Industrie pharmaceutique

Le Monde.fr : Le CV controversé de Louis-Charles Viossat, le « Monsieur vaccin » du gouvernement

Décembre 2020, par infosecusanté

Le Monde.fr : Le CV controversé de Louis-Charles Viossat, le « Monsieur vaccin » du gouvernement

Cet énarque de 56 ans, passé par deux laboratoires pharmaceutiques et choisi à la mi-octobre par l’Elysée et Matignon, devait organiser l’énorme chantier de la stratégie vaccinale contre le Covid-19. Mais, soudain, il a disparu des radars.

Par Raphaëlle Bacqué

Publié le 02/12/2020

Dans la forêt administrative, pleine de sigles, de comités et de directions, chargée de résoudre la crise sanitaire, Louis-Charles Viossat a d’abord été affublé d’un surnom rassurant le rendant facilement identifiable : « Monsieur vaccin ».

Cet énarque de 56 ans, choisi à la mi-octobre par l’Elysée et Matignon, devait organiser l’énorme chantier de la stratégie vaccinale contre le Covid-19. Il s’est donc tout de suite mis à l’ouvrage, recevant dès le 2 novembre les représentants des laboratoires, puis les syndicats de médecins, recensant sur tout le territoire les réfrigérateurs susceptibles de conserver à très basse température les nouveaux vaccins, réfléchissant aux populations prioritaires à protéger. Et puis, soudain, « Monsieur vaccin » a disparu des radars.

Un solide réseau
Est-ce un effet des compétitions de pouvoir qui agitent les instances de santé ? Ou la crainte tardive que produit aujourd’hui son CV ? Moins de deux mois après sa nomination, Louis-Charles Viossat n’est plus tout à fait présenté comme l’organisateur de cette future campagne de vaccination hors du commun.

« Il n’est qu’un rouage parmi d’autres, minimise aujourd’hui l’Elysée. La stratégie est d’abord décidée par une instance parfaitement indépendante, la Haute Autorité de santé [HAS]. » La direction de la communication de crise du ministère de la santé le présente, de son côté – en deux SMS –, comme une couche supplémentaire à un millefeuille administratif déjà épais : 1) « Il a une mission d’appui à la “task force” interministérielle nommée par le premier ministre sur proposition du [ministre de la santé] Olivier Véran. » 2) « Il n’est pas “Monsieur vaccin”… mais pilote coordinateur. » Louis-Charles Viossat, lui, refuse tous les entretiens avec la presse.

Il y a encore quelques semaines, ce barbu jovial était d’abord présenté comme un inspecteur général des affaires sociales (IGAS), son corps d’origine, depuis sa sortie de l’ENA en 1992. Autant dire, l’un de ceux qui contrôlent et évaluent les politiques publiques en matière sociale. Dans les coulisses du pouvoir, on savait aussi qu’il est un ami du ministre de l’économie et des finances, Bruno Le Maire – « Bruno est un habitué de ses anniversaires », assure un de ses proches –, côtoyé à Matignon entre 2005 et 2007, au sein du cabinet de Dominique de Villepin.
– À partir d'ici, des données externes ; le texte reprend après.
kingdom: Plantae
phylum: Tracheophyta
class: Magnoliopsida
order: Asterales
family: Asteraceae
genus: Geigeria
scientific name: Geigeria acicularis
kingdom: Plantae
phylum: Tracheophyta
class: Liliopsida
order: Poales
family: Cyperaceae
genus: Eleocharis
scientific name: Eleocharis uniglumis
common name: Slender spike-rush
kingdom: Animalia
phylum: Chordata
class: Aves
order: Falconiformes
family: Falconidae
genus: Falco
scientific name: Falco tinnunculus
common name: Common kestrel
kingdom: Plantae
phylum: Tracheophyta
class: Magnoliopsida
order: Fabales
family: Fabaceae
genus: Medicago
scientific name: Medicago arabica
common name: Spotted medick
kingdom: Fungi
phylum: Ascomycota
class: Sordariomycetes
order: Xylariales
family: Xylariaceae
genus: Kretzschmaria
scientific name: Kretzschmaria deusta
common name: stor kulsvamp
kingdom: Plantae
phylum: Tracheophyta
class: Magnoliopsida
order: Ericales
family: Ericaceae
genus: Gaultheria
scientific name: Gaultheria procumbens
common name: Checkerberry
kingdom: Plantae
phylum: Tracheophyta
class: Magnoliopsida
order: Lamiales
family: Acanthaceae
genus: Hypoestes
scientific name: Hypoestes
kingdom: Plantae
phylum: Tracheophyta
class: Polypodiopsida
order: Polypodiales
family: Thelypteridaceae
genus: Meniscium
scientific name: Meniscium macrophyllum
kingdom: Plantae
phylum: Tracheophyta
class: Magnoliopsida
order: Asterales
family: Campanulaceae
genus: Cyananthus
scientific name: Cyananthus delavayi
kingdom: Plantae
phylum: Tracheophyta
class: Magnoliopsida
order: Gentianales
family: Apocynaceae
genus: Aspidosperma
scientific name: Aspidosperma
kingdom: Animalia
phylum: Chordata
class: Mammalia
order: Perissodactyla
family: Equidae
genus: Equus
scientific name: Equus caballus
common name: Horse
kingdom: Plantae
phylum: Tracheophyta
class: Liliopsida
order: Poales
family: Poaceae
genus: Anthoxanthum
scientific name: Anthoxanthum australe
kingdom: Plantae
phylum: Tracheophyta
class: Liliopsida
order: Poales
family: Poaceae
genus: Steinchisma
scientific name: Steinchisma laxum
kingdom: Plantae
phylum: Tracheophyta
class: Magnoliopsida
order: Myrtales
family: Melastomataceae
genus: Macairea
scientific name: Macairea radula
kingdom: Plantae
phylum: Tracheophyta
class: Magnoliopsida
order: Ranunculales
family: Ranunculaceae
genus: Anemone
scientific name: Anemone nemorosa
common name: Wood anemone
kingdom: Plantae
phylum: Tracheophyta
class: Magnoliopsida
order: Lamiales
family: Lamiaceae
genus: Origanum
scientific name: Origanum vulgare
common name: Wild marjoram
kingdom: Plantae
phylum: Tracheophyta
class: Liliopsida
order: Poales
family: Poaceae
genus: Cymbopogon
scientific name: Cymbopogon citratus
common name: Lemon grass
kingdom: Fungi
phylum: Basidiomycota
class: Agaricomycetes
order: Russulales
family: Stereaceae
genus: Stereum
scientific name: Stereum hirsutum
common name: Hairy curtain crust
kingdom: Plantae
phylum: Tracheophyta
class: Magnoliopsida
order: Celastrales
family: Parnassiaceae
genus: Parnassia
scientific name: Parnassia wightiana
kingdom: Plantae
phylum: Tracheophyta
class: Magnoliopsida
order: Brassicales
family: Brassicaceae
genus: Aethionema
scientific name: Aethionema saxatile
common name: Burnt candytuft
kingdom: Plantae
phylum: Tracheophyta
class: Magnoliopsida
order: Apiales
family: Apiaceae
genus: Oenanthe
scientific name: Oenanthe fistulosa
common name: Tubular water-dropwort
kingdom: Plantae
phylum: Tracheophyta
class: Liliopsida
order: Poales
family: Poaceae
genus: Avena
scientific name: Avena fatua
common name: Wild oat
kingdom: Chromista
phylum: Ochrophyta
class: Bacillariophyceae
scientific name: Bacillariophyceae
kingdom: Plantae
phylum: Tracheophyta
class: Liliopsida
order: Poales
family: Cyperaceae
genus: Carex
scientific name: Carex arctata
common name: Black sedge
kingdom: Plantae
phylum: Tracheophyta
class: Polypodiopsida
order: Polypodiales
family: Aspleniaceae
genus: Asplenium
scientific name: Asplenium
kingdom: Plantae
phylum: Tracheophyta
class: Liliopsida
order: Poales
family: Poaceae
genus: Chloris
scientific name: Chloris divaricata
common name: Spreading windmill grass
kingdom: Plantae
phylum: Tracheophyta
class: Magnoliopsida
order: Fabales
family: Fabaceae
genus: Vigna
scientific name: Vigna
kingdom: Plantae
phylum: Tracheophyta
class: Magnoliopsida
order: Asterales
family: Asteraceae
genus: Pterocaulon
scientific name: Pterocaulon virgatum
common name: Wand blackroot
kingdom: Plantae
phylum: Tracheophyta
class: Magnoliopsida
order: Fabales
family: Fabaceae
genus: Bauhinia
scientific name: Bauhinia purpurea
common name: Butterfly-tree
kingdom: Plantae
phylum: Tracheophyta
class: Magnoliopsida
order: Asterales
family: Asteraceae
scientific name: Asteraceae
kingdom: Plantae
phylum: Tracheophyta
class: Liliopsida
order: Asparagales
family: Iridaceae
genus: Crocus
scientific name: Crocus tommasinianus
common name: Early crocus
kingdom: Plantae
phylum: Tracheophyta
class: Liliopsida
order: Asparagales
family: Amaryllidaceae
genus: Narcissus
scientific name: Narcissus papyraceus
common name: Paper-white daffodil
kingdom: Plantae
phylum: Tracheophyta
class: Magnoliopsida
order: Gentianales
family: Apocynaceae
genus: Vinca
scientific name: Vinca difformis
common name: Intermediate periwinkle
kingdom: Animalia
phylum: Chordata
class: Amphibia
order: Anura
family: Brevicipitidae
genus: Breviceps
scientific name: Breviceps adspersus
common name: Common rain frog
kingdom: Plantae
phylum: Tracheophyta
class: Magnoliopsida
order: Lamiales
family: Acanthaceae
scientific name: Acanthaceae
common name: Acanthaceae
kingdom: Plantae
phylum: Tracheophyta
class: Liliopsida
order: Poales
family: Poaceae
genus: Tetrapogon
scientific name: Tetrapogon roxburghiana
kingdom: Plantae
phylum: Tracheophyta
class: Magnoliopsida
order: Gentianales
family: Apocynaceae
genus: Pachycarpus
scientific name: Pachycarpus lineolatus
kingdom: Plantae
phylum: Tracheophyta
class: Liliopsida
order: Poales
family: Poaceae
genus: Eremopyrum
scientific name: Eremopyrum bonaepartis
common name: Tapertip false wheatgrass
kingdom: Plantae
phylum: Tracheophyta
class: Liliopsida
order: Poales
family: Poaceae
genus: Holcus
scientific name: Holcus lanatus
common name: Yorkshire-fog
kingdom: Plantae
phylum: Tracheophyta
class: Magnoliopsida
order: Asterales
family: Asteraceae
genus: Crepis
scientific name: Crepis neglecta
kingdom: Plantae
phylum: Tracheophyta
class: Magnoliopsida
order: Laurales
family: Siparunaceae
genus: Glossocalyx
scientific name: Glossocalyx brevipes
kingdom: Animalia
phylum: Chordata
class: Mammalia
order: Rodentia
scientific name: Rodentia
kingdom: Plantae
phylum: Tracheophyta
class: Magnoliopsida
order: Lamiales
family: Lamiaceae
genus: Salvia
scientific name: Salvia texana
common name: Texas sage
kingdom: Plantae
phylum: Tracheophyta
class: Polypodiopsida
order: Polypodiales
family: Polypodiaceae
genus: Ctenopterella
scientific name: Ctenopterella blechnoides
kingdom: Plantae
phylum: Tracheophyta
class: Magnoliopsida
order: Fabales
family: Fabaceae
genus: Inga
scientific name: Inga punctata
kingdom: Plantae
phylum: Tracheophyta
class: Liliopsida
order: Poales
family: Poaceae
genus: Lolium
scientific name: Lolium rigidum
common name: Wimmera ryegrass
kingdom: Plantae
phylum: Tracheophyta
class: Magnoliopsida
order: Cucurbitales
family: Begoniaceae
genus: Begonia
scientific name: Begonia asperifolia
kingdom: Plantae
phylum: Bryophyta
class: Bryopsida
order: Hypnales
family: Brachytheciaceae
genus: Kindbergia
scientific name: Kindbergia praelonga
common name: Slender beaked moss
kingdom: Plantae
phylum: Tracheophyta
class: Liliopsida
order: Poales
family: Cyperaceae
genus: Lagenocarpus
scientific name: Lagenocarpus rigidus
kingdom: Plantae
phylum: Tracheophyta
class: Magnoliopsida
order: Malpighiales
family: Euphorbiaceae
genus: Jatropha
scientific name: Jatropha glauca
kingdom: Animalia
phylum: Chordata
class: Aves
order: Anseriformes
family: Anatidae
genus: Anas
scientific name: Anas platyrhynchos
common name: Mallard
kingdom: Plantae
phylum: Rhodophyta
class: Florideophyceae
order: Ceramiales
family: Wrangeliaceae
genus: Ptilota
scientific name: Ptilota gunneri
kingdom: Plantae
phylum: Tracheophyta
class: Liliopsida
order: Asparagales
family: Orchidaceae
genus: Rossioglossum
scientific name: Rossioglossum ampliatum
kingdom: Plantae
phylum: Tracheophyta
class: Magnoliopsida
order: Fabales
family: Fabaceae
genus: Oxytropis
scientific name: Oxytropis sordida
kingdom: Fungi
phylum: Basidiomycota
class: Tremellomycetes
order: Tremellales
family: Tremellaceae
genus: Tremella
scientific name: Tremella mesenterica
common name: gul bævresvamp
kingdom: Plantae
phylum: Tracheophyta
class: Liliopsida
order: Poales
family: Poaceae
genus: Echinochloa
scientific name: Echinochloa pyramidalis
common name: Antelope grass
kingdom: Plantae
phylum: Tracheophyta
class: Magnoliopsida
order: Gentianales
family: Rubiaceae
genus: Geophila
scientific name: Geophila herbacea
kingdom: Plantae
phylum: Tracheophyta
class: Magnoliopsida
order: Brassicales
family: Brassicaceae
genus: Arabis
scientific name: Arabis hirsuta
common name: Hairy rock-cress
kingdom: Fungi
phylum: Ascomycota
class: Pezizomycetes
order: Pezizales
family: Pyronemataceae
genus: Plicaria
Issu de la bourgeoisie parisienne, ancien de l’Ecole alsacienne, des prépas du lycée Louis-le-Grand et de Sciences Po, élève à l’ENA dans la promo de Valérie Pécresse, Louis-Charles Viossat a toujours disposé d’un solide réseau, renforcé par sa fréquentation du Siècle, ce club d’influence qui compte quelque 600 membres cooptés parmi élites politiques, économiques ou administratives. Bref, une sorte de pedigree archiclassique dans la haute fonction publique.

Première incursion
Depuis quelques jours, cependant, un autre aspect de sa vie professionnelle suscite bien plus d’interrogations et d’inquiétude au sein du gouvernement : ses passages dans deux laboratoires pharmaceutiques, grâce à une mise en disponibilité de l’administration qui lui a permis ensuite de revenir, chaque fois, dans son corps d’origine.

Connu par ses anciens condisciples de Sciences Po, en 1986, comme un militant du mouvement des jeunes rocardiens, Louis-Charles Viossat a vite abandonné ses premières amours politiques pour rejoindre les cabinets ministériels du centre et de la droite, devenant en 1995 conseiller technique du ministre du travail et des affaires sociales Jacques Barrot et, parallèlement, celui de son secrétaire d’Etat à la santé, Hervé Gaymard.

M. Viossat est doté d’un humour pince-sans-rire, affiche une assez haute opinion de lui-même et masque à peine son ambition. Il se serait volontiers vu poursuivre encore quelques années dans les cabinets ministériels, ce tremplin des carrières, mais la dissolution hasardeuse lancée par Jacques Chirac, en 1997, l’oblige à modifier ses plans.

Le voici donc d’abord à Washington, au sein de la Banque mondiale. Sans doute parce qu’il ne croit pas une réélection possible de Jacques Chirac, il fait ensuite une première incursion dans le privé en septembre 2001. Ce sera auprès de la filiale française du laboratoire pharmaceutique américain Lilly qui teste aujourd’hui deux anticorps monoclonaux dans le traitement du Covid-19. A l’époque, l’énarque est directeur « corporate affairs », c’est-à-dire des affaires publiques. Autrement dit du lobbying.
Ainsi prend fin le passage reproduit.